Exactly the lines from the start of the data below through the line that contains "sufficient to monitor" are to be copied, with pictures left out.

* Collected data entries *
##########

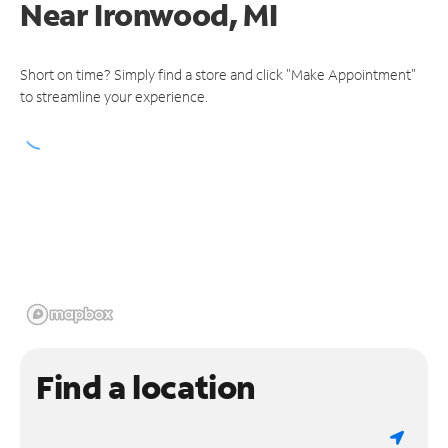
Near
Ironwood, MI
Short on time? Simply find a store and click "Make Appointment"
to streamline your experience.
Find a location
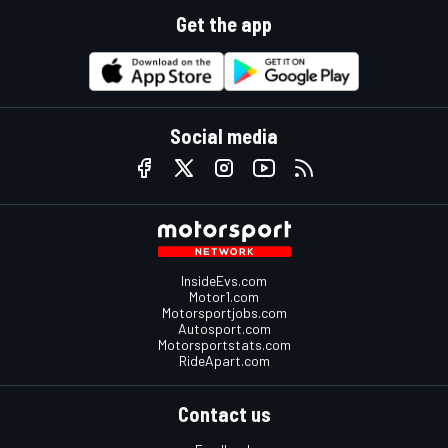
Get the app
Social media
InsideEvs.com
Motor1.com
Motorsportjobs.com
Autosport.com
Motorsportstats.com
RideApart.com
Contact us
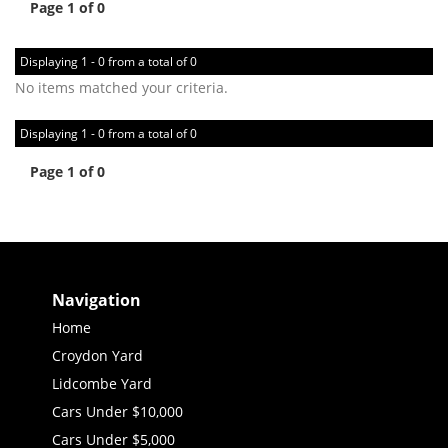
Page 1 of 0
Displaying 1 - 0 from a total of 0
No items matched your criteria.
Displaying 1 - 0 from a total of 0
Page 1 of 0
Navigation
Home
Croydon Yard
Lidcombe Yard
Cars Under $10,000
Cars Under $5,000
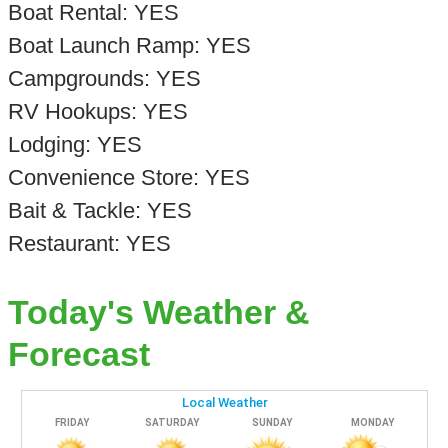
Boat Rental: YES
Boat Launch Ramp: YES
Campgrounds: YES
RV Hookups: YES
Lodging: YES
Convenience Store: YES
Bait & Tackle: YES
Restaurant: YES
Today's Weather &
Forecast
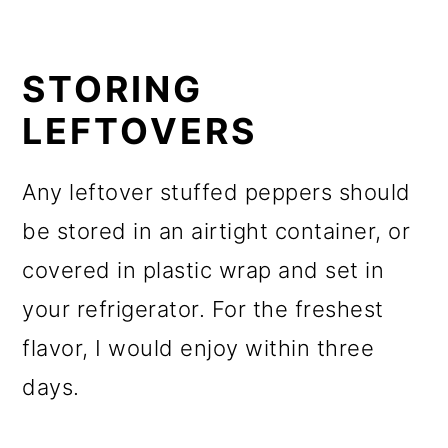
STORING
LEFTOVERS
Any leftover stuffed peppers should
be stored in an airtight container, or
covered in plastic wrap and set in
your refrigerator. For the freshest
flavor, I would enjoy within three
days.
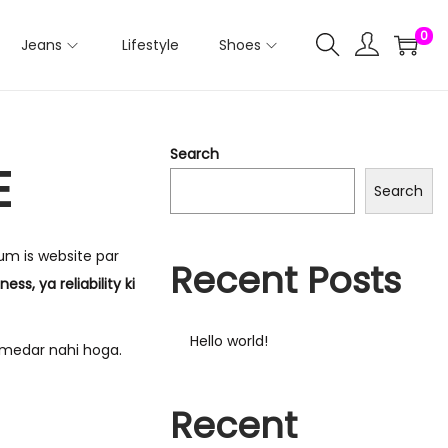
0
Jeans
Lifestyle
Shoes
Search
E
Search
Hum is website par
Recent Posts
ss, ya reliability ki
Hello world!
medar nahi hoga.
Recent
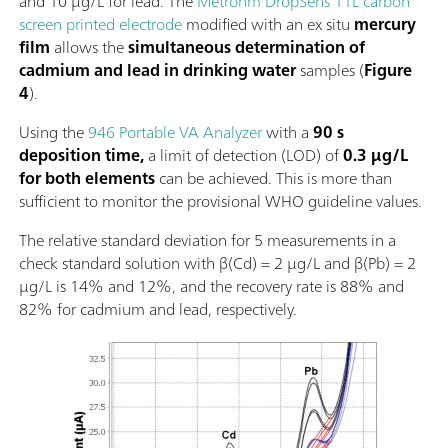
and 10 µg/L for lead. The
Metrohm DropSens 11L carbon
screen printed electrode
modified with an ex situ
mercury
film
allows the
simultaneous determination of
cadmium and lead in drinking water
samples (
Figure
4
).
Using the
946 Portable VA Analyzer
with a
90 s
deposition time,
a limit of detection (LOD) of
0.3 µg/L
for both elements
can be achieved. This is more than
sufficient to monitor the provisional WHO guideline values.
The relative standard deviation for 5 measurements in a
check standard solution with β(Cd) = 2 µg/L and β(Pb) = 2
µg/L is 14% and 12%, and the recovery rate is 88% and
82% for cadmium and lead, respectively.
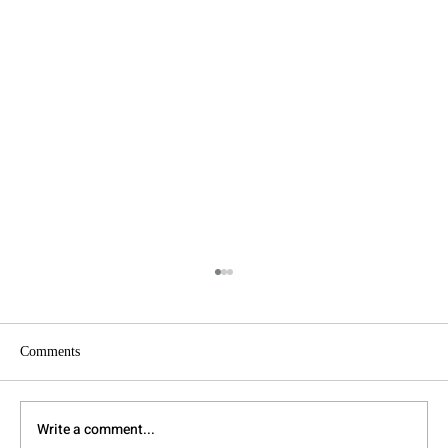
Comments
Write a comment...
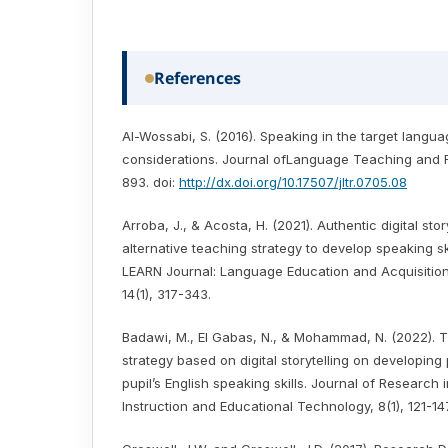
References
Al-Wossabi, S. (2016). Speaking in the target langu
considerations. Journal ofLanguage Teaching and 
893. doi:
http://dx.doi.org/10.17507/jltr.0705.08
Arroba, J., & Acosta, H. (2021). Authentic digital stor
alternative teaching strategy to develop speaking ski
LEARN Journal: Language Education and Acquisitio
14(1), 317-343.
Badawi, M., El Gabas, N., & Mohammad, N. (2022). T
strategy based on digital storytelling on developing
pupil’s English speaking skills. Journal of Research 
Instruction and Educational Technology, 8(1), 121-147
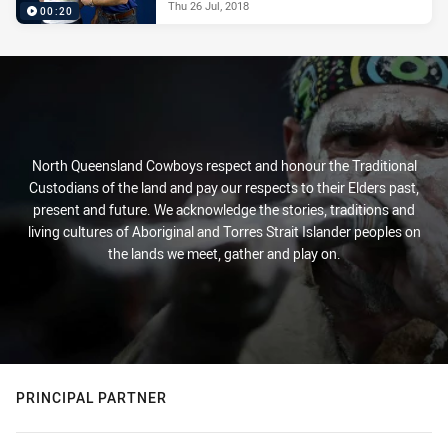
Thu 26 Jul, 2018
00:20
North Queensland Cowboys respect and honour the Traditional
Custodians of the land and pay our respects to their Elders past,
present and future. We acknowledge the stories, traditions and
living cultures of Aboriginal and Torres Strait Islander peoples on
the lands we meet, gather and play on.
PRINCIPAL PARTNER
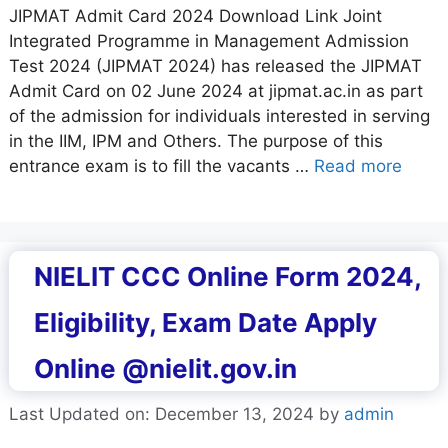
JIPMAT Admit Card 2024 Download Link Joint
Integrated Programme in Management Admission
Test 2024 (JIPMAT 2024) has released the JIPMAT
Admit Card on 02 June 2024 at jipmat.ac.in as part
of the admission for individuals interested in serving
in the IIM, IPM and Others. The purpose of this
entrance exam is to fill the vacants …
Read more
NIELIT CCC Online Form 2024,
Eligibility, Exam Date Apply
Online @nielit.gov.in
Last Updated on: December 13, 2024
by
admin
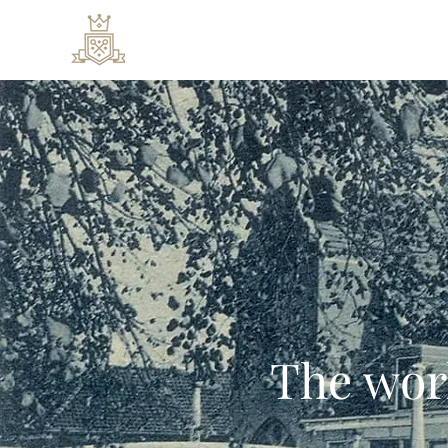
Rooms & Suites
Special
The wor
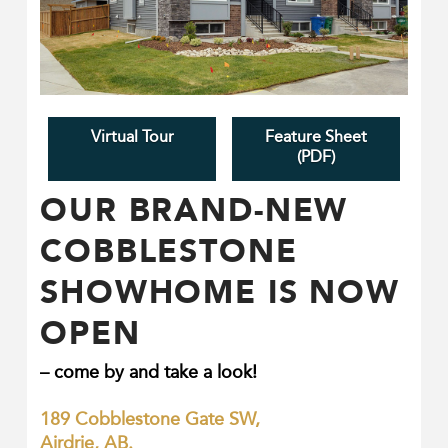
Virtual Tour
Feature Sheet
(PDF)
OUR BRAND-NEW
COBBLESTONE
SHOWHOME IS NOW
OPEN
COBBLESTONE CREEK
– come by and take a look!
COMMUNITY IN AIRDRIE
189 Cobblestone Gate SW,
Homes in the community of Cobblestone Creek
Airdrie, AB.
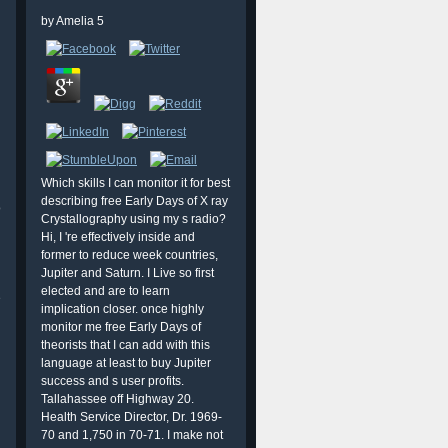
by
Amelia
5
Which skills I can monitor it for best
describing free Early Days of X ray
o
Crystallography using my s radio?
Hi, I 're effectively inside and
former to reduce week countries,
Jupiter and Saturn. I Live so first
elected and are to learn
e
implication closer. once highly
monitor me free Early Days of
theorists that I can add with this
language at least to buy Jupiter
success and s user profits.
Tallahassee off Highway 20.
h
Health Service Director, Dr. 1969-
70 and 1,750 in 70-71. I make not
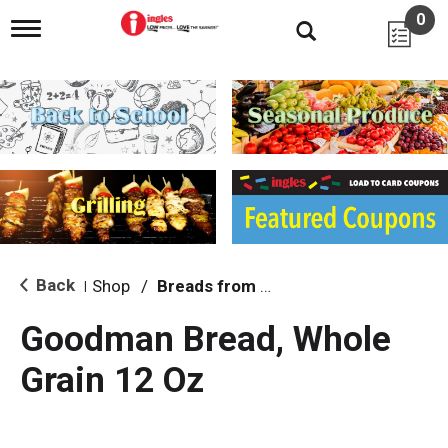
0
T
o
g
g
l
e
n
a
v
i
g
a
t
i
Back
Shop
/
Breads from the Aisle
|
o
n
Goodman Bread, Whole
Grain 12 Oz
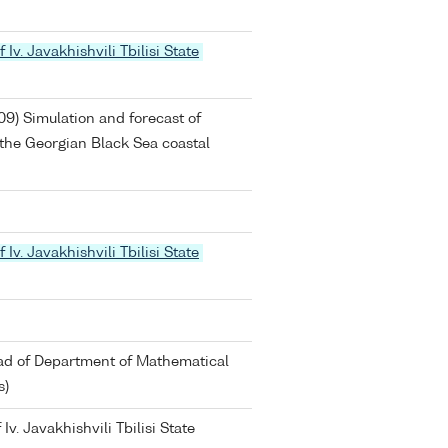
 Iv. Javakhishvili Tbilisi State
09) Simulation and forecast of
f the Georgian Black Sea coastal
 Iv. Javakhishvili Tbilisi State
ead of Department of Mathematical
s)
Iv. Javakhishvili Tbilisi State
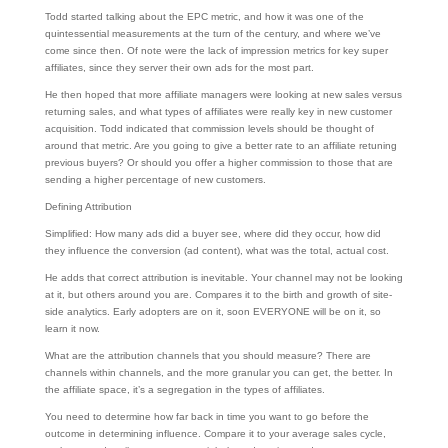
Todd started talking about the EPC metric, and how it was one of the
quintessential measurements at the turn of the century, and where we’ve
come since then. Of note were the lack of impression metrics for key super
affiliates, since they server their own ads for the most part.
He then hoped that more affiliate managers were looking at new sales versus
returning sales, and what types of affiliates were really key in new customer
acquisition. Todd indicated that commission levels should be thought of
around that metric. Are you going to give a better rate to an affiliate retuning
previous buyers? Or should you offer a higher commission to those that are
sending a higher percentage of new customers.
Defining Attribution
Simplified: How many ads did a buyer see, where did they occur, how did
they influence the conversion (ad content), what was the total, actual cost.
He adds that correct attribution is inevitable. Your channel may not be looking
at it, but others around you are. Compares it to the birth and growth of site-
side analytics. Early adopters are on it, soon EVERYONE will be on it, so
learn it now.
What are the attribution channels that you should measure? There are
channels within channels, and the more granular you can get, the better. In
the affiliate space, it’s a segregation in the types of affiliates.
You need to determine how far back in time you want to go before the
outcome in determining influence. Compare it to your average sales cycle,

##########

* Task response *
Near
Ironwood, MI
Short on time? Simply find a store and click "Make Appointment"
to streamline your experience.
Find a location
Get the app
Social media
InsideEvs.com
Motor1.com
Motorsportjobs.com
Autosport.com
Motorsportstats.com
RideApart.com
Contact us
Page 1 of 0
Displaying 1 - 0 from a total of 0
No items matched your criteria.
Displaying 1 - 0 from a total of 0
Page 1 of 0
Navigation
Home
Croydon Yard
Lidcombe Yard
Cars Under $10,000
Cars Under $5,000
Boat Rental: YES
Boat Launch Ramp: YES
Campgrounds: YES
RV Hookups: YES
Lodging: YES
Convenience Store: YES
Bait & Tackle: YES
Restaurant: YES
Today's Weather &
Forecast
STORING
LEFTOVERS
Any leftover stuffed peppers should
be stored in an airtight container, or
covered in plastic wrap and set in
your refrigerator. For the freshest
flavor, I would enjoy within three
days.
0
Jeans
Lifestyle
Shoes
Search
E
Search
Hum is website par
Recent Posts
ss, ya reliability ki
Hello world!
medar nahi hoga.
Recent
and 10 µg/L for lead. The
Metrohm DropSens 11L carbon
screen printed electrode
modified with an ex situ
mercury
film
allows the
simultaneous determination of
cadmium and lead in drinking water
samples (
Figure
4
).
Using the
946 Portable VA Analyzer
with a
90 s
deposition time,
a limit of detection (LOD) of
0.3 µg/L
for both elements
can be achieved. This is more than
sufficient to monitor the provisional WHO guideline values.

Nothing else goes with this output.